The answer should consist of every record, reproduced exactly.

┄┄┄┄┄┄

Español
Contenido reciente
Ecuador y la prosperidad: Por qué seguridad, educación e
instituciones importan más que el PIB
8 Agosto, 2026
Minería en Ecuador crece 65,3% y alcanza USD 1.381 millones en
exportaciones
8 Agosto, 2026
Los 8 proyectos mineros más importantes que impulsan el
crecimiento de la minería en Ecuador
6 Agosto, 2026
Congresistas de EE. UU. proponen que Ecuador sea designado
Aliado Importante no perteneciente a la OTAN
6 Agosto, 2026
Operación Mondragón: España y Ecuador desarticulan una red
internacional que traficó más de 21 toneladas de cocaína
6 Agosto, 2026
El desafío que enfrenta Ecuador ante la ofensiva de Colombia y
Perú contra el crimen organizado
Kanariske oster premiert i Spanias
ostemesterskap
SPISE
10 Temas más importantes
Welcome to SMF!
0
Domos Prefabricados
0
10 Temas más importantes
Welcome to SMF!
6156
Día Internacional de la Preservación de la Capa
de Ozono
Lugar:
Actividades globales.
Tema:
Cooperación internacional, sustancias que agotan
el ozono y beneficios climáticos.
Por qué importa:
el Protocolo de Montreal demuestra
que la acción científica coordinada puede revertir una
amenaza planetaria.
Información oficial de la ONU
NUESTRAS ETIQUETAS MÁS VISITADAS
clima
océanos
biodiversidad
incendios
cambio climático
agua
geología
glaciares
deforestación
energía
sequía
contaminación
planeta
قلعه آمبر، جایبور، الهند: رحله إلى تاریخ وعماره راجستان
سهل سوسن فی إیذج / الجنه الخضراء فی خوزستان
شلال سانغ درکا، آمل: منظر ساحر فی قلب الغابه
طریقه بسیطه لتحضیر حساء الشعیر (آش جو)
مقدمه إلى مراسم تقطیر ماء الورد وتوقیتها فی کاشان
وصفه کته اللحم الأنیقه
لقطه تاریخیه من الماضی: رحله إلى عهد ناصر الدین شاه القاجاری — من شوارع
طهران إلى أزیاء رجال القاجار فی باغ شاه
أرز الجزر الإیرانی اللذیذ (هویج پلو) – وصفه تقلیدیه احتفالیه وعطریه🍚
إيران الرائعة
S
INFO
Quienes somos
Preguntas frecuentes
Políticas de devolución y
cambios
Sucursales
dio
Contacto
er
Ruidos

┄┄┄┄┄┄

> _Task result_
Español
Contenido reciente
Ecuador y la prosperidad: Por qué seguridad, educación e
instituciones importan más que el PIB
8 Agosto, 2026
Minería en Ecuador crece 65,3% y alcanza USD 1.381 millones en
exportaciones
8 Agosto, 2026
Los 8 proyectos mineros más importantes que impulsan el
crecimiento de la minería en Ecuador
6 Agosto, 2026
Congresistas de EE. UU. proponen que Ecuador sea designado
Aliado Importante no perteneciente a la OTAN
6 Agosto, 2026
Operación Mondragón: España y Ecuador desarticulan una red
internacional que traficó más de 21 toneladas de cocaína
6 Agosto, 2026
El desafío que enfrenta Ecuador ante la ofensiva de Colombia y
Perú contra el crimen organizado
Kanariske oster premiert i Spanias
ostemesterskap
SPISE
10 Temas más importantes
Welcome to SMF!
0
Domos Prefabricados
0
10 Temas más importantes
Welcome to SMF!
6156
Día Internacional de la Preservación de la Capa
de Ozono
Lugar:
Actividades globales.
Tema:
Cooperación internacional, sustancias que agotan
el ozono y beneficios climáticos.
Por qué importa:
el Protocolo de Montreal demuestra
que la acción científica coordinada puede revertir una
amenaza planetaria.
Información oficial de la ONU
NUESTRAS ETIQUETAS MÁS VISITADAS
clima
océanos
biodiversidad
incendios
cambio climático
agua
geología
glaciares
deforestación
energía
sequía
contaminación
planeta
قلعه آمبر، جایبور، الهند: رحله إلى تاریخ وعماره راجستان
سهل سوسن فی إیذج / الجنه الخضراء فی خوزستان
شلال سانغ درکا، آمل: منظر ساحر فی قلب الغابه
طریقه بسیطه لتحضیر حساء الشعیر (آش جو)
مقدمه إلى مراسم تقطیر ماء الورد وتوقیتها فی کاشان
وصفه کته اللحم الأنیقه
لقطه تاریخیه من الماضی: رحله إلى عهد ناصر الدین شاه القاجاری — من شوارع
طهران إلى أزیاء رجال القاجار فی باغ شاه
أرز الجزر الإیرانی اللذیذ (هویج پلو) – وصفه تقلیدیه احتفالیه وعطریه🍚
إيران الرائعة
S
INFO
Quienes somos
Preguntas frecuentes
Políticas de devolución y
cambios
Sucursales
dio
Contacto
er
Ruidos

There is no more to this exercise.